Lure depth with lead line is dependant on a number of factors - Speed being the most important. Leader length and composition, lure type, and finally, length of lead line out will change the depth of your presentation as well. By the way, those criteria, with the exception of speed, are not ordered by the amount of effect on depth.

Speed; as speed increases line depth (sink rate) decreases. For any real advantage that lead line offers, speed should not exceed 3 mph. Speeds faster than 3 mph can be more effectively trolled using other methods than lead line as your depth would decrease to the point that even with an entire core out, you would easily be within a depth range of other shallow trolling techniques. There is no minimum speed consideration except that your line could be dragging and subject to snags or mud fouling. For your question of the depth differences between 1 mph and 1.5 mph and 2 mph, you could be looking at 1 to 4 feet of depth difference per color out.

Lure type; If you are trolling with worm harnesses, then you can figure that your lure depth will appoximately equal your lead line depth - the harness will not have sufficient drag or weight to counter the weight of the line itself. With other lures, it is different. A diving lure will start it's estimated diving potential at the depth of the lead line. i.e. a lure that is designed to dive down to 10 feet, will dive at least 10 feet below your lead line.

Leader; braided and/or thin diameter line will help your lure dive deeper. Conversely, heavier line will cause drag and lift of the lure. Length of leader can also cause your lure to drag and lift if it is too long and creates water resistance beyond the capability of the lure to counteract it.

The length of the lead line itself can be a factor as well. The more line out, the more water resistance and the less sink. The maximum effective depth achievable with lead line is the actual distance of the line itself (at a stand still - 0 mph). If you are moving at all, and trolling with a lure that needs some speed for it's action, then count on the maximum trolling depth of your 100 yards of 18 lb lead line to be about 45 feet.

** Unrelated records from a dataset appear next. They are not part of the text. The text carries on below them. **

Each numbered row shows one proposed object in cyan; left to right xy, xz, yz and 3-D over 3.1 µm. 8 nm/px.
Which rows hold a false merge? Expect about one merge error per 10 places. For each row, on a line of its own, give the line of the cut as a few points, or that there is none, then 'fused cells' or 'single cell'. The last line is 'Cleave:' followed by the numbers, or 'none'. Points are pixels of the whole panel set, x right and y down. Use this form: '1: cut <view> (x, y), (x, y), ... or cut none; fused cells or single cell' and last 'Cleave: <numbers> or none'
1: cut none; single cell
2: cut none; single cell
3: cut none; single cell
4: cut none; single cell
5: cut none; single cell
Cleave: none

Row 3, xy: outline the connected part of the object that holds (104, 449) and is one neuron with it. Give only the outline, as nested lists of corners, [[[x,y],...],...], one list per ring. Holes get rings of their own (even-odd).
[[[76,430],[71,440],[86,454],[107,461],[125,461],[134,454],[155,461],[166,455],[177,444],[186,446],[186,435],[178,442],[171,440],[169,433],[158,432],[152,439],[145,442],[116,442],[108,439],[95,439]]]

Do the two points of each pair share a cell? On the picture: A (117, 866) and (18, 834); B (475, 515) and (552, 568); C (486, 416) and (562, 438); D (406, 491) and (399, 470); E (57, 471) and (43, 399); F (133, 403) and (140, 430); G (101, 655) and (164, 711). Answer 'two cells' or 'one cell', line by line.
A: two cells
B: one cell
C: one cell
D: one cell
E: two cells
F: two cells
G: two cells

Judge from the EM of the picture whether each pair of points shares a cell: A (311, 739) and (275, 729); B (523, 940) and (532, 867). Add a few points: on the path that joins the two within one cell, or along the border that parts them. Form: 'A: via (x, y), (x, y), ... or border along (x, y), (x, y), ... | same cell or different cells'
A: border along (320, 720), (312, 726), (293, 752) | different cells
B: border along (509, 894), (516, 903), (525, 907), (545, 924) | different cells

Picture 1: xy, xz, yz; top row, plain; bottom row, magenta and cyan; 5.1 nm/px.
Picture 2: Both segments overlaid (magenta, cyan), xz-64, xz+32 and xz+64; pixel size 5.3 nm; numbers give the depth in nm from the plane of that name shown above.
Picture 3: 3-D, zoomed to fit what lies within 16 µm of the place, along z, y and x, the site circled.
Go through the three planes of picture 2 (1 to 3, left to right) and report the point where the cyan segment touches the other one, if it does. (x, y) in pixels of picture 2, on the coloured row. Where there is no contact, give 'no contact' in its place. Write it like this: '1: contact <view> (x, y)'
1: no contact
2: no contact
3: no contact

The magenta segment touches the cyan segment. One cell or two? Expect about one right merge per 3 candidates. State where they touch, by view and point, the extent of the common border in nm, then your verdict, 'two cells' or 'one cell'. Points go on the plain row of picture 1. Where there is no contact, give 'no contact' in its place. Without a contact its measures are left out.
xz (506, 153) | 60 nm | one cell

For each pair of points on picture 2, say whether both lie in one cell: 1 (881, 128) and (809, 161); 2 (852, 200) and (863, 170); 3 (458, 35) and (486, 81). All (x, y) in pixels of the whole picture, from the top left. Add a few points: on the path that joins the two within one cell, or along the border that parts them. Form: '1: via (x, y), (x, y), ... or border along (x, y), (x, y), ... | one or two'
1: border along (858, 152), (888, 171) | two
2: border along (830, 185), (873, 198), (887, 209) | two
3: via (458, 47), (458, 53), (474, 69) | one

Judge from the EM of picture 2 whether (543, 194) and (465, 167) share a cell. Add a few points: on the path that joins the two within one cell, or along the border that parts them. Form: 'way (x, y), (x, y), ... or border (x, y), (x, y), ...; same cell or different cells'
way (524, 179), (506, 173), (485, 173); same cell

Lead lines come in several test poundages; 12,18,27,36,45 (there may be others with which I am unfamiliar). The line is measured and color changes every 30 feet (10 yards). I have both 18 and 27 lb. test lead line. For most purposes there is little to no difference in the sink rate between those two lines.

I use a 7 foot Okuma Lead Line rod. I have 25 feet of 12 pound test mono leader on my 27 lb lead line. At the end of that leader, I have a medium sized swivel where I connect another leader of flourocarbon that is 10 to 15 feet. On the end of that second leader, I attach my presentation. With this set up, I can usually expect a sink rate of somewhere between 4 - 8 feet down per each color out (depending on those criteria I mentioned). I like to troll my lead line somewhere around .8 to 2.2 mph.

Here's how you figure this stuff all out. Take your set up to a known body of water. Use your electronics to monitor the depth carefully, use a GPS to know the speed, and do not use any lure. Start out at a set depth, let out line, touch the bottom and make note. Next, Start moving at .5 mph and let out line untill you touch the bottom again - make note of the colors out. Now increase to 1.0 mph, and let out line to touch the bottom ... etc. continue until you have gotten a feel for your depth estimations. Next, experiment with your lures in the same way to see the effect they have. It is a bit of work, but in my opinion, well worth the effort.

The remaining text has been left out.